So, I just finished a book. And I loved it. It was well-written, well-paced and kept me turning pages way into the night. Which is what it was supposed to do. But there’s one small thing that sort of ruined it for me. I knew there was a big twist somewhere in the story. In fact, I knew there was more than one twist. Luckily I didn’t run across any spoiler reviews before I read it, but in the back of my mind I was waiting for the twist. So when the twist came, guess what happened?
I was a little disappointed, and here’s why. When I started reading, all I could think about was “I wonder what the twist is?” And so I started guessing. And you know what? I guessed the twist. So on that particular page, when the author brilliantly slugs you in the face with her shocking reveal, I thought to myself, “Oh, I knew it!” While it was a great twist, the fact that I wasn’t completely surprised was a bit of a downer. I felt cheated that I hadn’t been able to read this story without any outside influences affecting my reading experience. Which made me think.
I myself have written reviews where I’ve blatantly said “Hey, there’s a huge twist in this story!” I don’t tell you what the twist is, but I do tell you there is indeed a twist. Get ready for it. Start thinking about it. What could it be? Where could it be? Sweat bullets while you’re reading because there is a twist coming and boy you are going to be surprised.
In fact, instead of being surprised, you could simply be let down. Maybe the twist doesn’t turn out to be as big as you expected. Maybe you think the twist is stupid. Or maybe in your mind you’ve created a much better twist than the one the author thought of. The point is, you are now second-guessing what the author’s original intention was when writing her story (I’m not being sexist—I’m calling the author “her” because the book I’m talking about was written by a woman.) That niggling idea of a plot twist has now done something else: it has twisted your expectations, and instead of enjoying a book that really has done some amazing things with words and phrasing and original thought, you are thinking to yourself, “That’s the twist??”
So I have a new rule for myself. I will no longer telegraph plot twists in my reviews. Which will be hard to do, because there is nothing more gleefully delicious for a book reviewer than knowing something that other people don’t know. And bragging about it! “There’s a big plot twist, but ha ha, the joke’s on you!

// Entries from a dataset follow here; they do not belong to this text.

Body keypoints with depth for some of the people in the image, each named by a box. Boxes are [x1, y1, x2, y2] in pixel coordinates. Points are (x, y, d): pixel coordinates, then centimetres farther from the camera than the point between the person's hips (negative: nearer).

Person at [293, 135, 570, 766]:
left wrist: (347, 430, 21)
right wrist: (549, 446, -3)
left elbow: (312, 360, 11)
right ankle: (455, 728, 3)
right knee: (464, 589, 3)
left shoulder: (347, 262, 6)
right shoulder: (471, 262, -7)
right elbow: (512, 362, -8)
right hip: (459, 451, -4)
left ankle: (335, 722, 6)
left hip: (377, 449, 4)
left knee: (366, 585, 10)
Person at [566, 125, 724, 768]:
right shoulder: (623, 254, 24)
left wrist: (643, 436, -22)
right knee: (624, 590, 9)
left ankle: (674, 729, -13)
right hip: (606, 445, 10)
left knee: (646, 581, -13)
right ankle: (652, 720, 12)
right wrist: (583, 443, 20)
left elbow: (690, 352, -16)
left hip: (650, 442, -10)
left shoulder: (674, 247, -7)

I know what it is and you doooonnnn’tttt!!!!”
I guess I’ll have to find other ways to amuse myself when I write book reviews.

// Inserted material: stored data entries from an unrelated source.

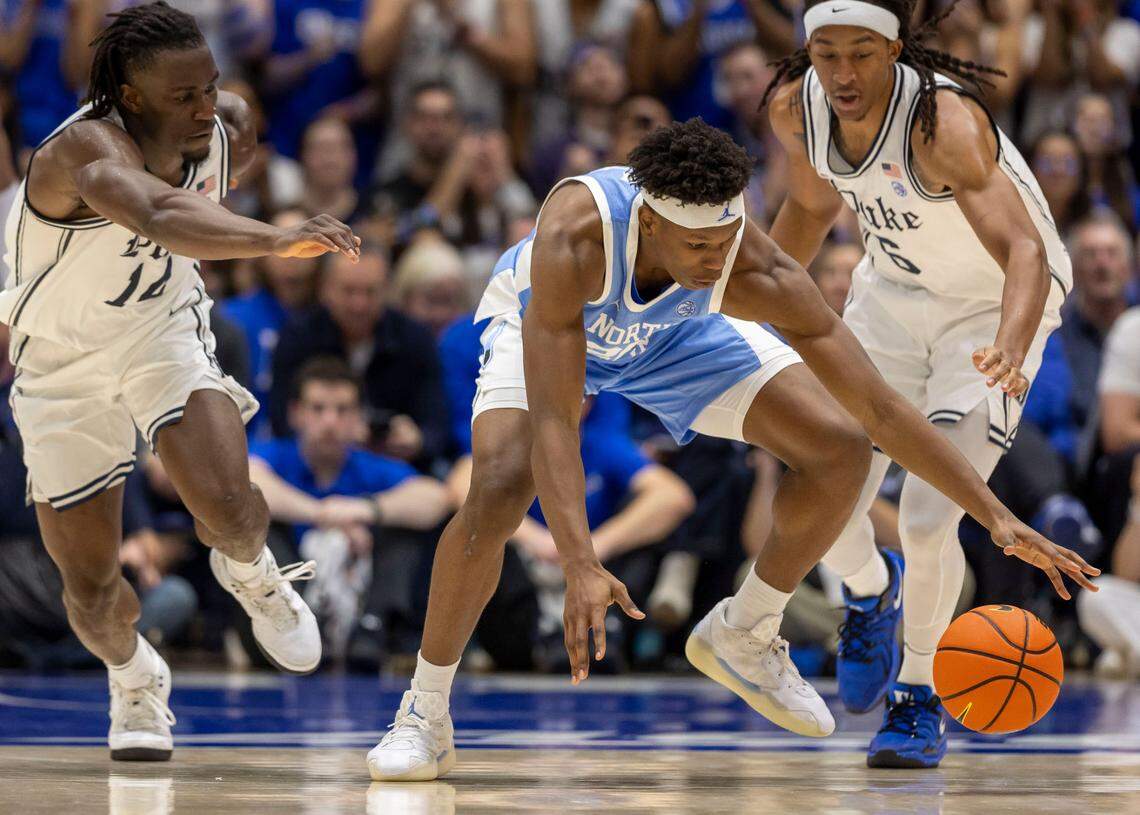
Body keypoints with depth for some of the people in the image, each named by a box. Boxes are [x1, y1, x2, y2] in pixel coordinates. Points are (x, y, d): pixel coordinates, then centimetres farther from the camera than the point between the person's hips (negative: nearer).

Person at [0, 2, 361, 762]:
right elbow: (158, 218, -60)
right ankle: (134, 678, 40)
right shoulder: (86, 148, -37)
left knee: (229, 508, -24)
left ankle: (251, 576, 14)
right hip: (63, 362, -3)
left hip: (165, 332, 3)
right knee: (90, 589, 5)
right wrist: (277, 239, -75)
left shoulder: (231, 130, -17)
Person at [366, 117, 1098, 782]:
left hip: (676, 329, 3)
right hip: (542, 320, -3)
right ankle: (424, 716, -8)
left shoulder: (758, 274, -38)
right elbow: (552, 421, -46)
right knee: (497, 494, -28)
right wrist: (581, 569, -58)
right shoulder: (576, 233, -45)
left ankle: (743, 638, 11)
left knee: (840, 452, -12)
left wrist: (999, 519, -35)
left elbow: (880, 409, -31)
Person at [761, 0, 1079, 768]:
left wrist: (1011, 350, -63)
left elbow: (1025, 250, -45)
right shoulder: (798, 107, -16)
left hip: (995, 309, -5)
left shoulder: (943, 121, -34)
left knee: (929, 519, -16)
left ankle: (919, 701, 7)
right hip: (894, 293, 5)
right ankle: (872, 590, 34)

Oh, and the book I so recently read that has some twists?
Oops sorry. Now you know. Oh, wait! The whole world knows. I did not just spoil it for you. Seriously, read this book. Just don’t try to guess the twists…
What do you think? Do you like to know going into a book that there’s a twist? Would you rather reviewers didn’t tell you? Do you think knowing there’s a twist is a spoiler in itself? And finally, have you read Gone Girl? (No spoilers please!!!)